I used Garnier Nutrisse in #50 Truffle (medium natural brown). It was so pretty when I first did it. After a few washes it seemed to fade quite a bit. But..it's still a pretty color but I decided I want something a lil darker. I heard that garnier 100% color line was excellent to prevent so much fading. I might try that next. Good luck to you!!!!


----------



## NYAngel98 (Jul 13, 2006)

I believe the 100% black is actually a 'blue black'... so if you want a natural black, I'd stick with the regular Garnier Nutriesse. My mom used to use that color and it seemed to last awhile on her, and covered greys without a problem.

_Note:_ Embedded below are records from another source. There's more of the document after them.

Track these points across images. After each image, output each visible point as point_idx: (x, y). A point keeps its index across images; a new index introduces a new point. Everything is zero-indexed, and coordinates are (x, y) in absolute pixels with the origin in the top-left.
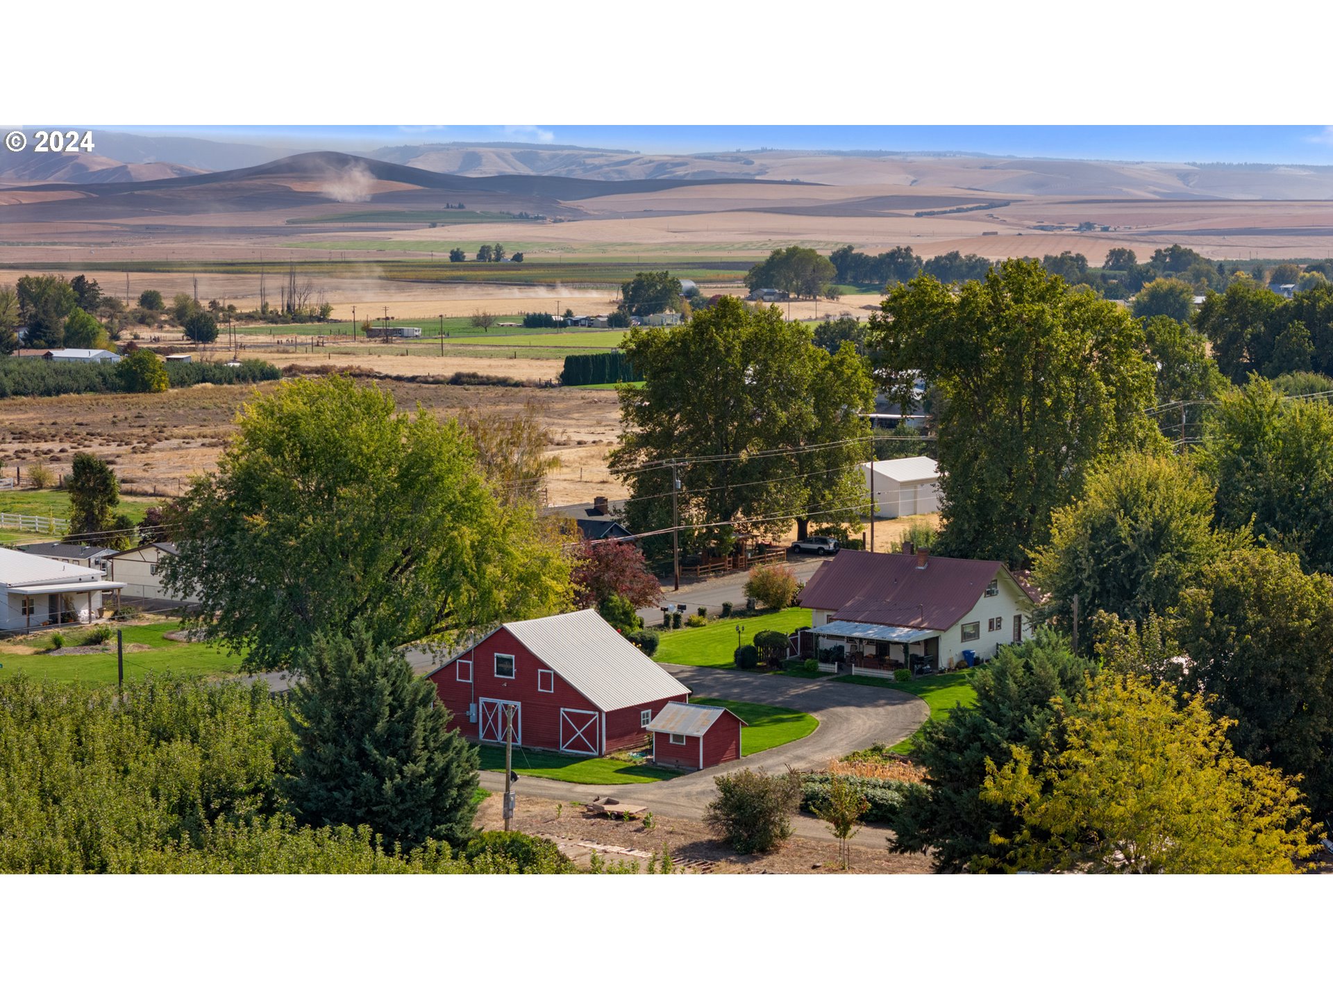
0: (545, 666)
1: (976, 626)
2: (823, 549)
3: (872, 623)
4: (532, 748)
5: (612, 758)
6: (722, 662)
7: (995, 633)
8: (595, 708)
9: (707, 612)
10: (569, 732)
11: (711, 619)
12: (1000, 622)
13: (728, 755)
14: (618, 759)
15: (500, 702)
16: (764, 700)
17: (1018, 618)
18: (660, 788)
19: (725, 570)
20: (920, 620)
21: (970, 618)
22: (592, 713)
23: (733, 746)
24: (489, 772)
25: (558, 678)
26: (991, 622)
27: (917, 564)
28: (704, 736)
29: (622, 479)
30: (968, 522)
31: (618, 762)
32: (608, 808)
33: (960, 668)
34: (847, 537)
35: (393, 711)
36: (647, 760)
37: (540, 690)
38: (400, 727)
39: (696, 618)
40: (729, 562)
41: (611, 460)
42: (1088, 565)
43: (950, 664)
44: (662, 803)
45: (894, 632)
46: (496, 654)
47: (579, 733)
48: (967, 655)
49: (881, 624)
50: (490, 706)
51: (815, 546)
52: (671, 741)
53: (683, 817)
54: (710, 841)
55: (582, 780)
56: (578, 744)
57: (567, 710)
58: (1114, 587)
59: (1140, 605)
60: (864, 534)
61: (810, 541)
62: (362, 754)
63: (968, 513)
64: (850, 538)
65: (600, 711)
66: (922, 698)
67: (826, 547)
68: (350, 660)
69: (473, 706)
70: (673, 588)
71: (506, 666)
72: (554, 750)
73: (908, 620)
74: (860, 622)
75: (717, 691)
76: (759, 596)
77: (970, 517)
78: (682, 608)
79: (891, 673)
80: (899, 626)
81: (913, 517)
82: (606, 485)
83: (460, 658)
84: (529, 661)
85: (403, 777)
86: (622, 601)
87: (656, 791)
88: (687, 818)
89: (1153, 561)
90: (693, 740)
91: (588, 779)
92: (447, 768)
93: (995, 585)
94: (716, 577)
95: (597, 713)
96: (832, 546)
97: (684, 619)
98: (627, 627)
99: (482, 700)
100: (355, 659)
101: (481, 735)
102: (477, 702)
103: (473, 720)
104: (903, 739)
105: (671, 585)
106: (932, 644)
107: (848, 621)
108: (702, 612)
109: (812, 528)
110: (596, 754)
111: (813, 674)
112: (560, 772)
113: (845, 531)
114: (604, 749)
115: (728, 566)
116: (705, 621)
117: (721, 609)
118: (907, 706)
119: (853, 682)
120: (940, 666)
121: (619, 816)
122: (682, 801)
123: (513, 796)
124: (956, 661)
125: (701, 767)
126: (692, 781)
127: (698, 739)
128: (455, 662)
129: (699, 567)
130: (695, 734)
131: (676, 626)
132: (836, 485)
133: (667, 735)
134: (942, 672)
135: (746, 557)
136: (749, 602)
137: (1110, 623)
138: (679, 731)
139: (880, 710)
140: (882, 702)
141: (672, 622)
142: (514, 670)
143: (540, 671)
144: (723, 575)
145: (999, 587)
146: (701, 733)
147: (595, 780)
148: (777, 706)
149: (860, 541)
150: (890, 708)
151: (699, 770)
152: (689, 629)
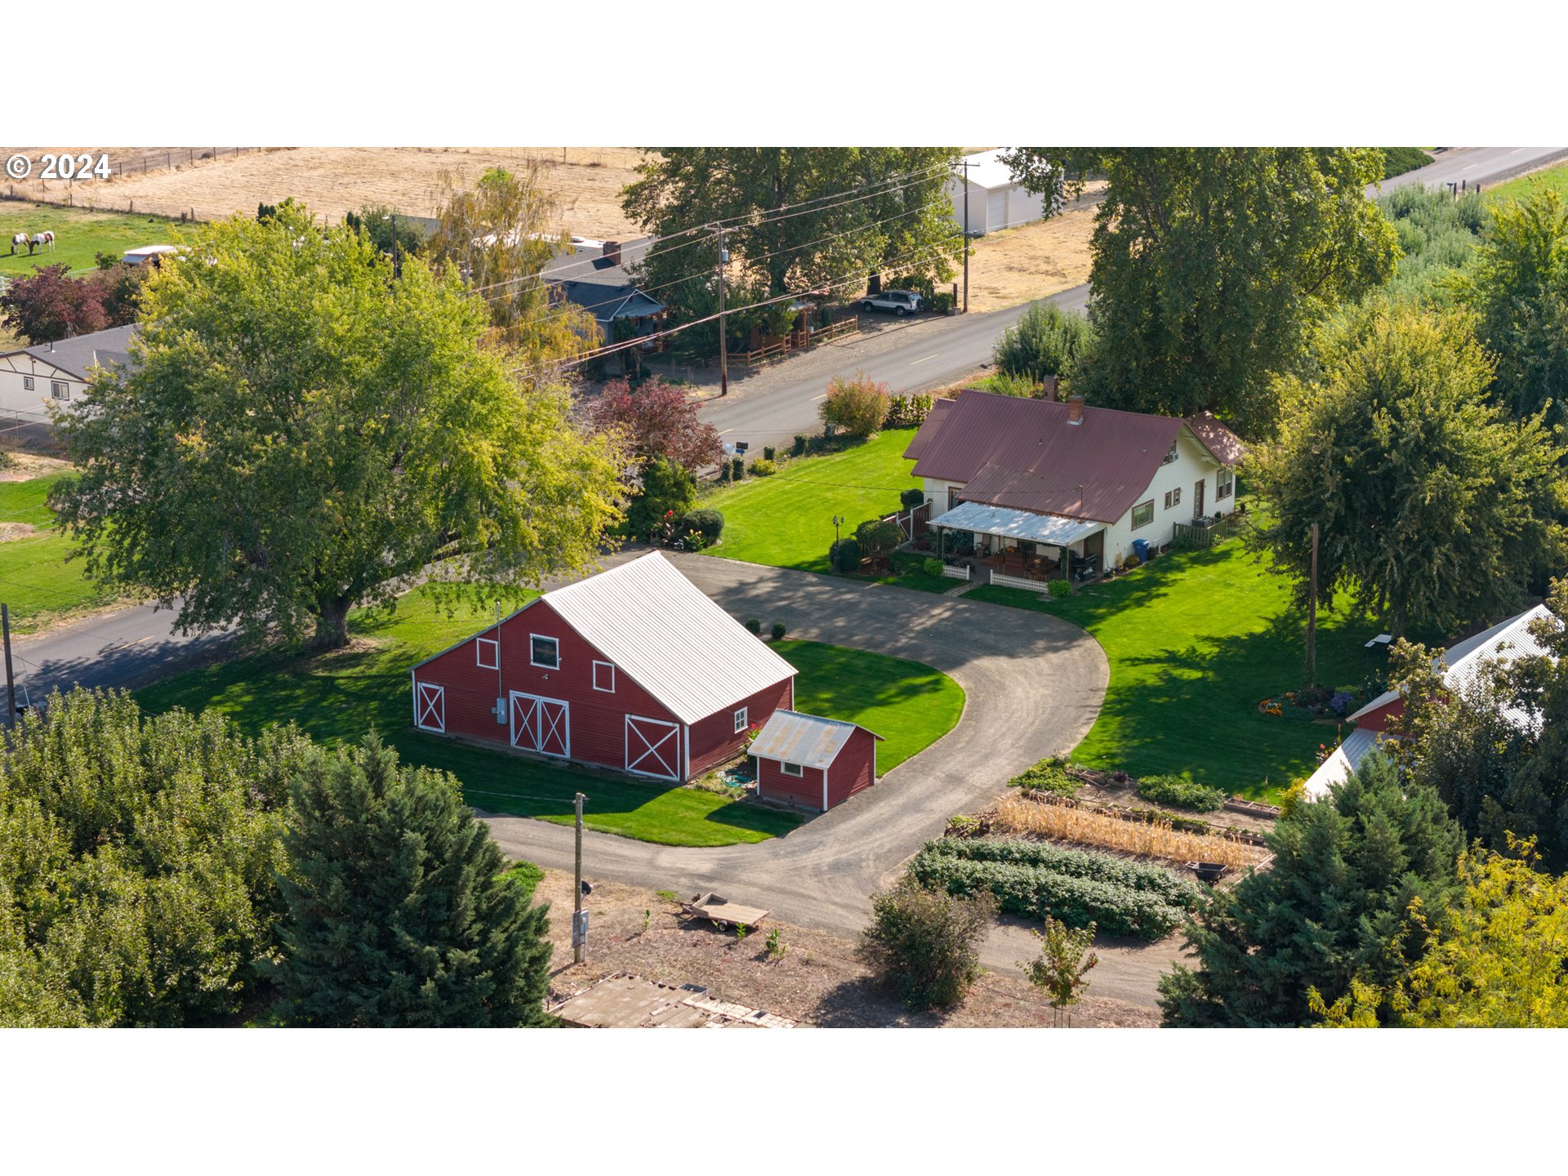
0: (601, 657)
1: (1150, 505)
2: (902, 308)
3: (1013, 508)
4: (585, 763)
5: (699, 788)
6: (810, 557)
7: (1173, 510)
8: (674, 718)
9: (776, 453)
10: (637, 748)
11: (781, 460)
12: (1179, 494)
13: (859, 782)
14: (707, 790)
15: (540, 700)
16: (882, 644)
17: (1201, 486)
18: (776, 856)
19: (782, 353)
20: (1078, 504)
21: (1144, 498)
22: (670, 724)
23: (866, 770)
24: (532, 820)
25: (620, 673)
26: (1168, 496)
27: (1068, 417)
28: (829, 770)
29: (641, 223)
30: (1136, 359)
31: (707, 795)
32: (714, 911)
33: (1131, 567)
34: (932, 290)
35: (428, 865)
36: (748, 790)
37: (595, 688)
38: (441, 896)
39: (762, 463)
40: (787, 342)
41: (625, 197)
42: (1332, 482)
43: (1117, 562)
44: (782, 891)
45: (1045, 527)
46: (532, 635)
47: (652, 749)
48: (1138, 545)
49: (1026, 510)
50: (526, 704)
51: (893, 305)
52: (783, 770)
53: (818, 925)
54: (864, 980)
55: (665, 837)
56: (650, 764)
57: (633, 717)
58: (1362, 506)
59: (1402, 537)
60: (955, 286)
61: (885, 297)
62: (386, 941)
63: (1135, 346)
64: (937, 291)
65: (682, 724)
66: (1093, 634)
67: (906, 306)
68: (363, 796)
69: (501, 702)
70: (718, 390)
71: (546, 651)
72: (615, 768)
73: (1061, 506)
74: (996, 505)
75: (815, 624)
76: (840, 421)
77: (1139, 351)
78: (742, 447)
79: (1045, 584)
80: (1051, 514)
81: (1003, 232)
82: (597, 170)
83: (481, 636)
84: (580, 651)
85: (447, 969)
86: (673, 467)
87: (772, 864)
88: (824, 926)
89: (1423, 477)
90: (814, 774)
91: (674, 837)
92: (509, 952)
93: (1174, 448)
94: (772, 364)
95: (677, 725)
96: (914, 304)
97: (747, 466)
98: (681, 504)
99: (514, 694)
100: (371, 794)
101: (513, 741)
102: (506, 696)
103: (501, 720)
104: (1086, 730)
105: (714, 383)
106: (1095, 542)
107: (981, 503)
108: (769, 454)
109: (885, 276)
110: (676, 779)
111: (939, 586)
112: (631, 820)
113: (930, 282)
114: (687, 773)
115: (786, 347)
116: (774, 467)
117: (792, 443)
118: (1076, 653)
119: (993, 600)
120: (1105, 567)
121: (731, 928)
122: (811, 886)
123: (586, 915)
124: (1124, 556)
125: (826, 808)
126: (817, 837)
127: (820, 772)
128: (473, 641)
129: (750, 354)
130: (818, 765)
131: (737, 477)
132: (919, 222)
133: (778, 763)
134: (1108, 575)
135: (808, 331)
136: (828, 429)
137: (1415, 658)
138: (793, 761)
139: (1041, 660)
140: (1041, 644)
141: (731, 472)
142: (558, 659)
143: (595, 662)
144: (780, 361)
145: (1179, 451)
146: (825, 765)
147: (683, 837)
148: (902, 656)
149: (950, 295)
150: (1053, 657)
151: (822, 812)
152: (754, 481)
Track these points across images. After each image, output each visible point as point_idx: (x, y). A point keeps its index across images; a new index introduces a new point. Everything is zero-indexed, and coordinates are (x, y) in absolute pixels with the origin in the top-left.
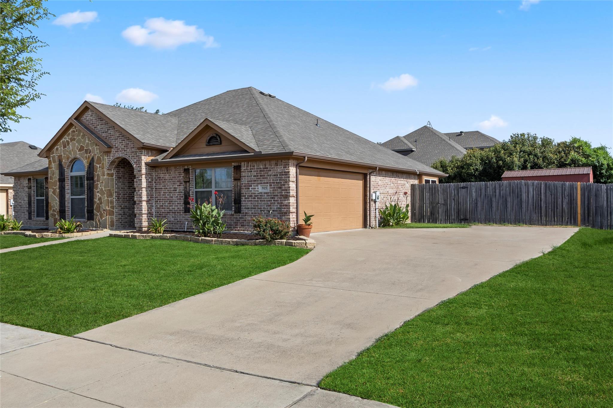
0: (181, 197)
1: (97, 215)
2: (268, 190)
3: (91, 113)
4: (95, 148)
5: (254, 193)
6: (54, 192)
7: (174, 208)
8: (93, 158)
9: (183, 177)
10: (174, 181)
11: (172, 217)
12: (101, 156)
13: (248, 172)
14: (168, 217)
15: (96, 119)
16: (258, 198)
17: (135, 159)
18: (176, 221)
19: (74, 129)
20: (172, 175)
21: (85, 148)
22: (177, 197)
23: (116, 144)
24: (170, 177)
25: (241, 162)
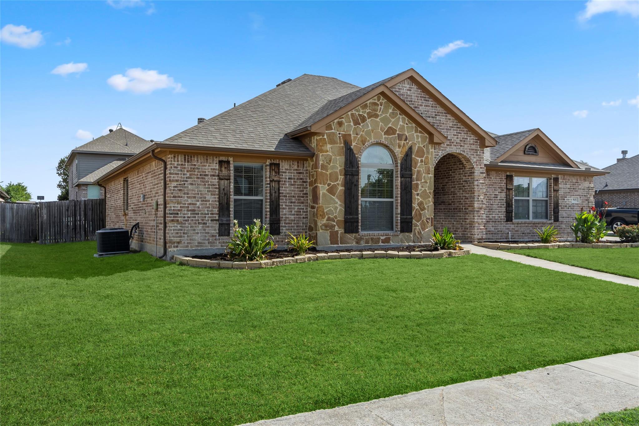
0: (502, 205)
1: (416, 226)
2: (580, 202)
3: (408, 86)
4: (415, 134)
5: (568, 204)
6: (332, 191)
7: (494, 217)
8: (410, 148)
9: (504, 183)
10: (495, 188)
11: (492, 226)
12: (424, 146)
13: (564, 184)
14: (488, 226)
15: (417, 96)
16: (571, 208)
17: (475, 158)
18: (497, 230)
19: (376, 101)
20: (493, 180)
21: (398, 132)
22: (498, 205)
23: (449, 136)
24: (491, 183)
25: (558, 174)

She would still probably be using it (I think she still does every so often) but I got her another Italian salon dye @ a trade show that she's been using... but I think you'll like it


----------



## Jennifer (Jul 13, 2006)

my mom uses this (i don't color my hair) and loves it! like sewamazing, she stocks up when they're on sale, which is pretty often.


----------



## Aquilah (Jul 13, 2006)

LOVE GARNIER!!! Smells awesome! Colors are great (I used to use Sangria)... I personally love their products! The color lasts a really long time too! It's the only hair color I use, although I'd had to quit using it since I can't find a semi-permanent level in Garnier.


----------



## greeneyedangel (Jul 15, 2006)

I love Garnier Nutrisse Haircolor!! I've used EBONY which was almost black and came out great! Now I have TRUFFLE in my hair as well and the color always comes out very rich. My hair remains soft and looks great. I recommend this haircolor you'll love it!


----------